## [Task details]
In the records below, copy out word for word everything from the line containing "不過張委員指出的問題確實也是" down to the line containing "現在張委員提案修正以2年為限", both of those lines included.

━━ Information

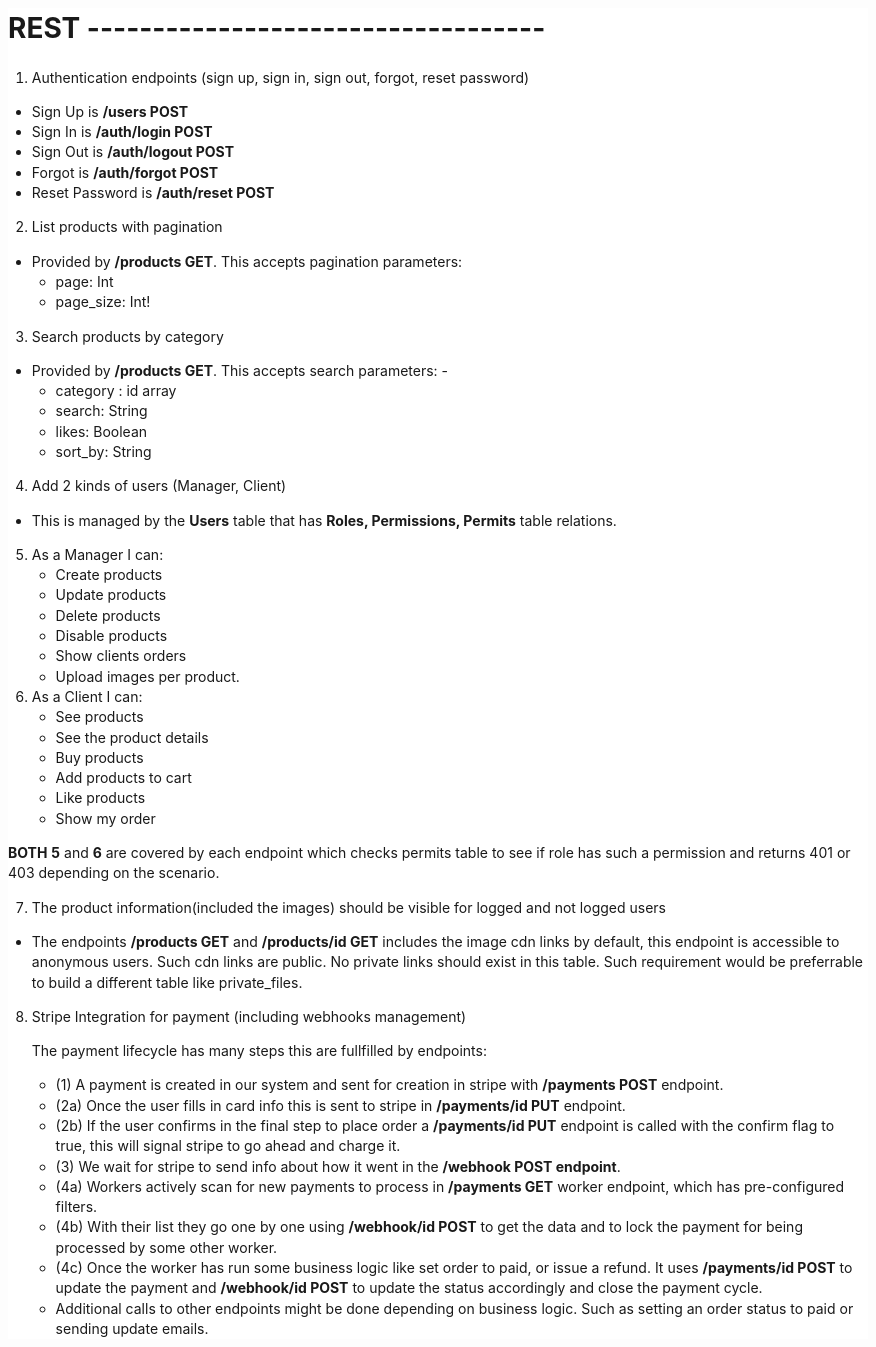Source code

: 
# REST -----------------------------------
1. Authentication endpoints (sign up, sign in, sign out, forgot, reset password)
- Sign Up is **/users POST**
- Sign In is **/auth/login POST**
- Sign Out is **/auth/logout POST**
- Forgot is **/auth/forgot POST** 
- Reset Password is **/auth/reset POST**
2. List products with pagination
- Provided by **/products GET**. This accepts pagination parameters:
    - page: Int
    - page_size: Int!
3. Search products by category
- Provided by **/products GET**. This accepts search parameters: -
    - category : id array
    - search: String
    - likes: Boolean
    - sort_by: String
4. Add 2 kinds of users (Manager, Client)
- This is managed by the **Users** table that has **Roles, Permissions, Permits** table relations.
5. As a Manager I can:
    * Create products
    * Update products
    * Delete products
    * Disable products
    * Show clients orders
    * Upload images per product.
6. As a Client I can:
    * See products
    * See the product details
    * Buy products
    * Add products to cart
    * Like products
    * Show my order

**BOTH** **5** and **6** are covered by each endpoint which checks permits table to see if role has such a permission and returns 401 or 403 depending on the scenario. 

7. The product information(included the images) should be visible for logged and not logged users
- The endpoints **/products GET** and **/products/id GET** includes the image cdn links by default, this endpoint is accessible to anonymous users. Such cdn links are public. No private links should exist in this table. Such requirement would be preferrable to build a different table like private_files.
8. Stripe Integration for payment (including webhooks management)

   The payment lifecycle has many steps this are fullfilled by endpoints:
    - (1) A payment is created in our system and sent for creation in stripe with **/payments POST** endpoint. 
    - (2a) Once the user fills in card info this is sent to stripe in **/payments/id PUT** endpoint.
    - (2b) If the user confirms in the final step to place order a **/payments/id PUT** endpoint is called with the confirm flag to true, this will signal stripe to go ahead and charge it.
    - (3) We wait for stripe to send info about how it went in the **/webhook POST endpoint**.
    - (4a) Workers actively scan for new payments to process in **/payments GET** worker endpoint, which has pre-configured filters. 
    - (4b) With their list they go one by one using **/webhook/id POST** to get the data and to lock the payment for being processed by some other worker.
    - (4c) Once the worker has run some business logic like set order to paid, or issue a refund. It uses **/payments/id POST** to update the payment and **/webhook/id POST** to update the status accordingly and close the payment cycle.
    - Additional calls to other endpoints might be done depending on business logic. Such as setting an order status to paid or sending update emails.
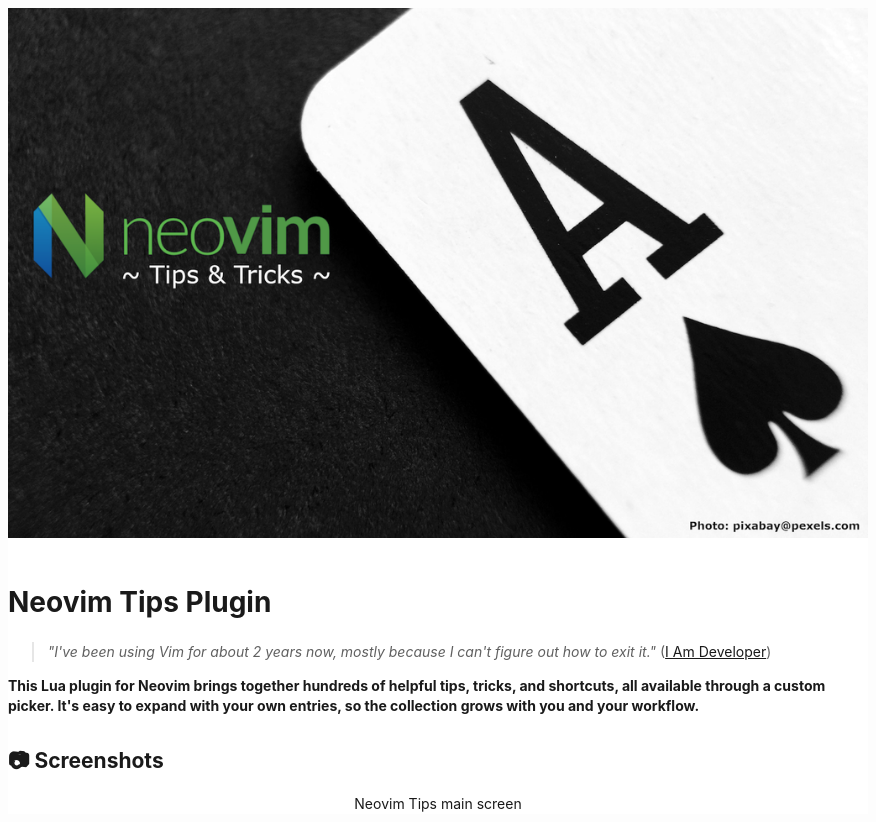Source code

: <img src="images/book.png">

# Neovim Tips Plugin

> *"I've been using Vim for about 2 years now, mostly because I can't figure out how to exit it."* ([I Am Developer](https://x.com/iamdevloper/status/435555976687923200))

**This Lua plugin for Neovim brings together hundreds of helpful tips, tricks, and shortcuts, all available through a custom picker. It's easy to expand with your own entries, so the collection grows with you and your workflow.**

## 📷 Screenshots

<p align="center">Neovim Tips main screen</p>
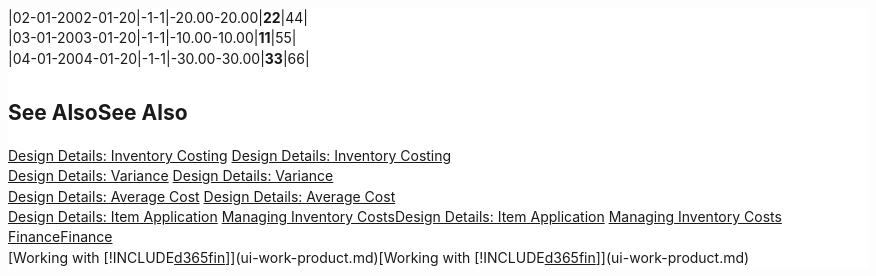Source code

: |<span data-ttu-id="a1e46-344">02-01-20</span><span class="sxs-lookup"><span data-stu-id="a1e46-344">02-01-20</span></span>|<span data-ttu-id="a1e46-345">-1</span><span class="sxs-lookup"><span data-stu-id="a1e46-345">-1</span></span>|<span data-ttu-id="a1e46-346">-20.00</span><span class="sxs-lookup"><span data-stu-id="a1e46-346">-20.00</span></span>|<span data-ttu-id="a1e46-347">**2**</span><span class="sxs-lookup"><span data-stu-id="a1e46-347">**2**</span></span>|<span data-ttu-id="a1e46-348">4</span><span class="sxs-lookup"><span data-stu-id="a1e46-348">4</span></span>|  
|<span data-ttu-id="a1e46-349">03-01-20</span><span class="sxs-lookup"><span data-stu-id="a1e46-349">03-01-20</span></span>|<span data-ttu-id="a1e46-350">-1</span><span class="sxs-lookup"><span data-stu-id="a1e46-350">-1</span></span>|<span data-ttu-id="a1e46-351">-10.00</span><span class="sxs-lookup"><span data-stu-id="a1e46-351">-10.00</span></span>|<span data-ttu-id="a1e46-352">**1**</span><span class="sxs-lookup"><span data-stu-id="a1e46-352">**1**</span></span>|<span data-ttu-id="a1e46-353">5</span><span class="sxs-lookup"><span data-stu-id="a1e46-353">5</span></span>|  
|<span data-ttu-id="a1e46-354">04-01-20</span><span class="sxs-lookup"><span data-stu-id="a1e46-354">04-01-20</span></span>|<span data-ttu-id="a1e46-355">-1</span><span class="sxs-lookup"><span data-stu-id="a1e46-355">-1</span></span>|<span data-ttu-id="a1e46-356">-30.00</span><span class="sxs-lookup"><span data-stu-id="a1e46-356">-30.00</span></span>|<span data-ttu-id="a1e46-357">**3**</span><span class="sxs-lookup"><span data-stu-id="a1e46-357">**3**</span></span>|<span data-ttu-id="a1e46-358">6</span><span class="sxs-lookup"><span data-stu-id="a1e46-358">6</span></span>|  

## <a name="see-also"></a><span data-ttu-id="a1e46-359">See Also</span><span class="sxs-lookup"><span data-stu-id="a1e46-359">See Also</span></span>  
 <span data-ttu-id="a1e46-360">[Design Details: Inventory Costing](design-details-inventory-costing.md) </span><span class="sxs-lookup"><span data-stu-id="a1e46-360">[Design Details: Inventory Costing](design-details-inventory-costing.md) </span></span>  
 <span data-ttu-id="a1e46-361">[Design Details: Variance](design-details-variance.md) </span><span class="sxs-lookup"><span data-stu-id="a1e46-361">[Design Details: Variance](design-details-variance.md) </span></span>  
 <span data-ttu-id="a1e46-362">[Design Details: Average Cost](design-details-average-cost.md) </span><span class="sxs-lookup"><span data-stu-id="a1e46-362">[Design Details: Average Cost](design-details-average-cost.md) </span></span>  
 <span data-ttu-id="a1e46-363">[Design Details: Item Application](design-details-item-application.md) [Managing Inventory Costs](finance-manage-inventory-costs.md)</span><span class="sxs-lookup"><span data-stu-id="a1e46-363">[Design Details: Item Application](design-details-item-application.md) [Managing Inventory Costs](finance-manage-inventory-costs.md)</span></span>  
 [<span data-ttu-id="a1e46-364">Finance</span><span class="sxs-lookup"><span data-stu-id="a1e46-364">Finance</span></span>](finance.md)  
 <span data-ttu-id="a1e46-365">[Working with [!INCLUDE[d365fin](includes/d365fin_md.md)]](ui-work-product.md)</span><span class="sxs-lookup"><span data-stu-id="a1e46-365">[Working with [!INCLUDE[d365fin](includes/d365fin_md.md)]](ui-work-product.md)</span></span>  

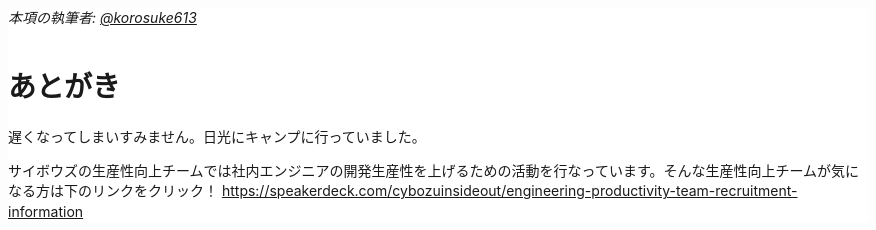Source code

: 

_本項の執筆者: [@korosuke613](https://zenn.dev/korosuke613)_

# あとがき
遅くなってしまいすみません。日光にキャンプに行っていました。

サイボウズの生産性向上チームでは社内エンジニアの開発生産性を上げるための活動を行なっています。そんな生産性向上チームが気になる方は下のリンクをクリック！
https://speakerdeck.com/cybozuinsideout/engineering-productivity-team-recruitment-information





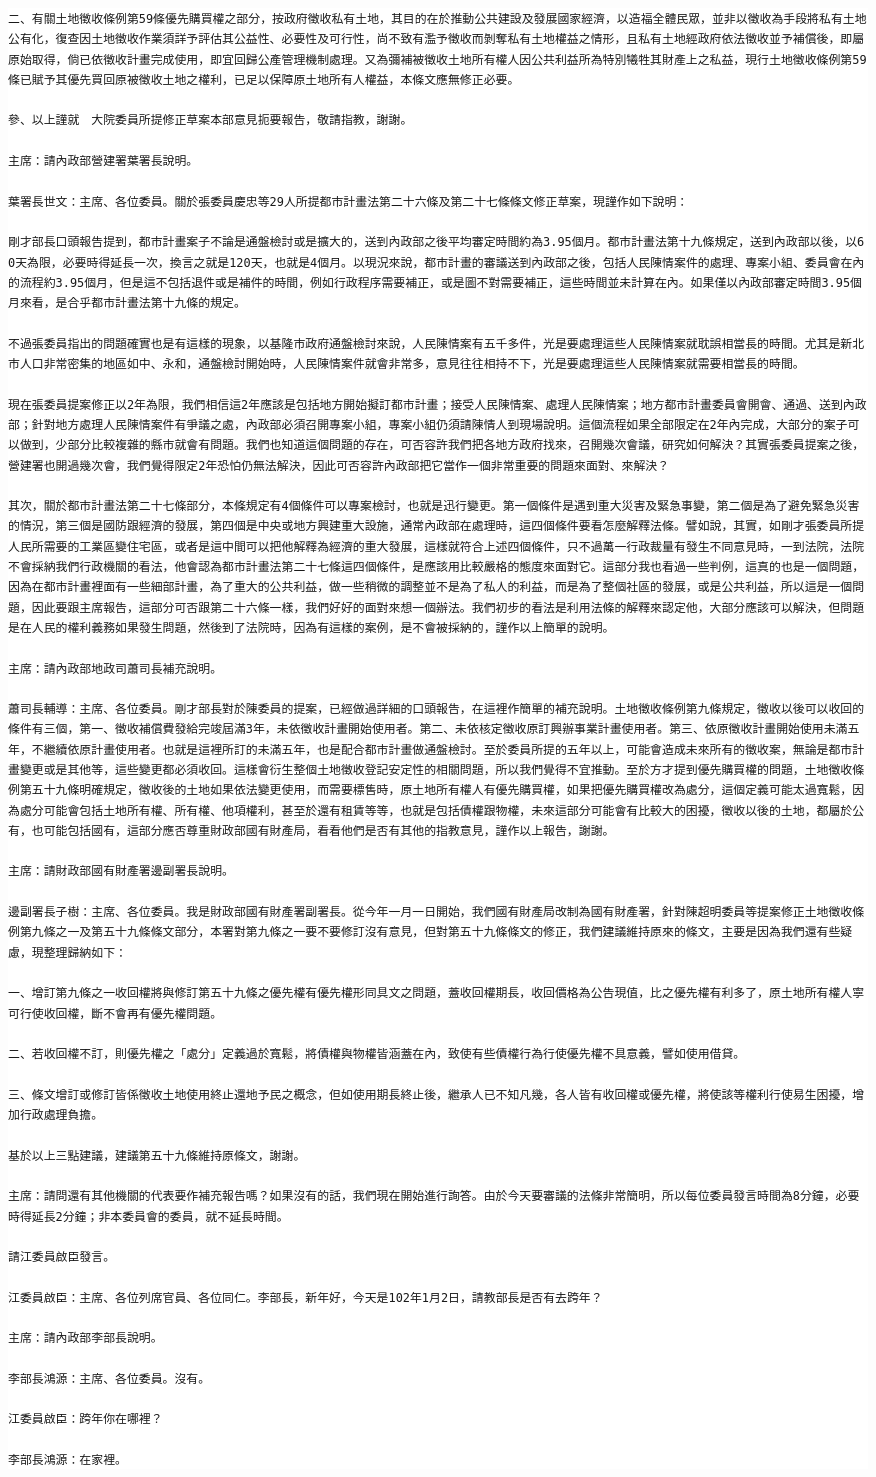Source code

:     二、有關土地徵收條例第59條優先購買權之部分，按政府徵收私有土地，其目的在於推動公共建設及發展國家經濟，以造福全體民眾，並非以徵收為手段將私有土地公有化，復查因土地徵收作業須詳予評估其公益性、必要性及可行性，尚不致有濫予徵收而剝奪私有土地權益之情形，且私有土地經政府依法徵收並予補償後，即屬原始取得，倘已依徵收計畫完成使用，即宜回歸公產管理機制處理。又為彌補被徵收土地所有權人因公共利益所為特別犧牲其財產上之私益，現行土地徵收條例第59條已賦予其優先買回原被徵收土地之權利，已足以保障原土地所有人權益，本條文應無修正必要。

    參、以上謹就　大院委員所提修正草案本部意見扼要報告，敬請指教，謝謝。

    主席：請內政部營建署葉署長說明。

    葉署長世文：主席、各位委員。關於張委員慶忠等29人所提都市計畫法第二十六條及第二十七條條文修正草案，現謹作如下說明：

    剛才部長口頭報告提到，都市計畫案子不論是通盤檢討或是擴大的，送到內政部之後平均審定時間約為3.95個月。都市計畫法第十九條規定，送到內政部以後，以60天為限，必要時得延長一次，換言之就是120天，也就是4個月。以現況來說，都市計畫的審議送到內政部之後，包括人民陳情案件的處理、專案小組、委員會在內的流程約3.95個月，但是這不包括退件或是補件的時間，例如行政程序需要補正，或是圖不對需要補正，這些時間並未計算在內。如果僅以內政部審定時間3.95個月來看，是合乎都市計畫法第十九條的規定。

    不過張委員指出的問題確實也是有這樣的現象，以基隆市政府通盤檢討來說，人民陳情案有五千多件，光是要處理這些人民陳情案就耽誤相當長的時間。尤其是新北市人口非常密集的地區如中、永和，通盤檢討開始時，人民陳情案件就會非常多，意見往往相持不下，光是要處理這些人民陳情案就需要相當長的時間。

    現在張委員提案修正以2年為限，我們相信這2年應該是包括地方開始擬訂都市計畫；接受人民陳情案、處理人民陳情案；地方都市計畫委員會開會、通過、送到內政部；針對地方處理人民陳情案件有爭議之處，內政部必須召開專案小組，專案小組仍須請陳情人到現場說明。這個流程如果全部限定在2年內完成，大部分的案子可以做到，少部分比較複雜的縣市就會有問題。我們也知道這個問題的存在，可否容許我們把各地方政府找來，召開幾次會議，研究如何解決？其實張委員提案之後，營建署也開過幾次會，我們覺得限定2年恐怕仍無法解決，因此可否容許內政部把它當作一個非常重要的問題來面對、來解決？

    其次，關於都市計畫法第二十七條部分，本條規定有4個條件可以專案檢討，也就是迅行變更。第一個條件是遇到重大災害及緊急事變，第二個是為了避免緊急災害的情況，第三個是國防跟經濟的發展，第四個是中央或地方興建重大設施，通常內政部在處理時，這四個條件要看怎麼解釋法條。譬如說，其實，如剛才張委員所提人民所需要的工業區變住宅區，或者是這中間可以把他解釋為經濟的重大發展，這樣就符合上述四個條件，只不過萬一行政裁量有發生不同意見時，一到法院，法院不會採納我們行政機關的看法，他會認為都市計畫法第二十七條這四個條件，是應該用比較嚴格的態度來面對它。這部分我也看過一些判例，這真的也是一個問題，因為在都市計畫裡面有一些細部計畫，為了重大的公共利益，做一些稍微的調整並不是為了私人的利益，而是為了整個社區的發展，或是公共利益，所以這是一個問題，因此要跟主席報告，這部分可否跟第二十六條一樣，我們好好的面對來想一個辦法。我們初步的看法是利用法條的解釋來認定他，大部分應該可以解決，但問題是在人民的權利義務如果發生問題，然後到了法院時，因為有這樣的案例，是不會被採納的，謹作以上簡單的說明。

    主席：請內政部地政司蕭司長補充說明。

    蕭司長輔導：主席、各位委員。剛才部長對於陳委員的提案，已經做過詳細的口頭報告，在這裡作簡單的補充說明。土地徵收條例第九條規定，徵收以後可以收回的條件有三個，第一、徵收補償費發給完竣屆滿3年，未依徵收計畫開始使用者。第二、未依核定徵收原訂興辦事業計畫使用者。第三、依原徵收計畫開始使用未滿五年，不繼續依原計畫使用者。也就是這裡所訂的未滿五年，也是配合都市計畫做通盤檢討。至於委員所提的五年以上，可能會造成未來所有的徵收案，無論是都市計畫變更或是其他等，這些變更都必須收回。這樣會衍生整個土地徵收登記安定性的相關問題，所以我們覺得不宜推動。至於方才提到優先購買權的問題，土地徵收條例第五十九條明確規定，徵收後的土地如果依法變更使用，而需要標售時，原土地所有權人有優先購買權，如果把優先購買權改為處分，這個定義可能太過寬鬆，因為處分可能會包括土地所有權、所有權、他項權利，甚至於還有租賃等等，也就是包括債權跟物權，未來這部分可能會有比較大的困擾，徵收以後的土地，都屬於公有，也可能包括國有，這部分應否尊重財政部國有財產局，看看他們是否有其他的指教意見，謹作以上報告，謝謝。

    主席：請財政部國有財產署邊副署長說明。

    邊副署長子樹：主席、各位委員。我是財政部國有財產署副署長。從今年一月一日開始，我們國有財產局改制為國有財產署，針對陳超明委員等提案修正土地徵收條例第九條之一及第五十九條條文部分，本署對第九條之一要不要修訂沒有意見，但對第五十九條條文的修正，我們建議維持原來的條文，主要是因為我們還有些疑慮，現整理歸納如下：

    一、增訂第九條之一收回權將與修訂第五十九條之優先權有優先權形同具文之問題，蓋收回權期長，收回價格為公告現值，比之優先權有利多了，原土地所有權人寧可行使收回權，斷不會再有優先權問題。

    二、若收回權不訂，則優先權之「處分」定義過於寬鬆，將債權與物權皆涵蓋在內，致使有些債權行為行使優先權不具意義，譬如使用借貸。

    三、條文增訂或修訂皆係徵收土地使用終止還地予民之概念，但如使用期長終止後，繼承人已不知凡幾，各人皆有收回權或優先權，將使該等權利行使易生困擾，增加行政處理負擔。

    基於以上三點建議，建議第五十九條維持原條文，謝謝。

    主席：請問還有其他機關的代表要作補充報告嗎？如果沒有的話，我們現在開始進行詢答。由於今天要審議的法條非常簡明，所以每位委員發言時間為8分鐘，必要時得延長2分鐘；非本委員會的委員，就不延長時間。

    請江委員啟臣發言。

    江委員啟臣：主席、各位列席官員、各位同仁。李部長，新年好，今天是102年1月2日，請教部長是否有去跨年？

    主席：請內政部李部長說明。

    李部長鴻源：主席、各位委員。沒有。

    江委員啟臣：跨年你在哪裡？

    李部長鴻源：在家裡。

━━━━

## [Task output]
    不過張委員指出的問題確實也是有這樣的現象，以基隆市政府通盤檢討來說，人民陳情案有五千多件，光是要處理這些人民陳情案就耽誤相當長的時間。尤其是新北市人口非常密集的地區如中、永和，通盤檢討開始時，人民陳情案件就會非常多，意見往往相持不下，光是要處理這些人民陳情案就需要相當長的時間。

    現在張委員提案修正以2年為限，我們相信這2年應該是包括地方開始擬訂都市計畫；接受人民陳情案、處理人民陳情案；地方都市計畫委員會開會、通過、送到內政部；針對地方處理人民陳情案件有爭議之處，內政部必須召開專案小組，專案小組仍須請陳情人到現場說明。這個流程如果全部限定在2年內完成，大部分的案子可以做到，少部分比較複雜的縣市就會有問題。我們也知道這個問題的存在，可否容許我們把各地方政府找來，召開幾次會議，研究如何解決？其實張委員提案之後，營建署也開過幾次會，我們覺得限定2年恐怕仍無法解決，因此可否容許內政部把它當作一個非常重要的問題來面對、來解決？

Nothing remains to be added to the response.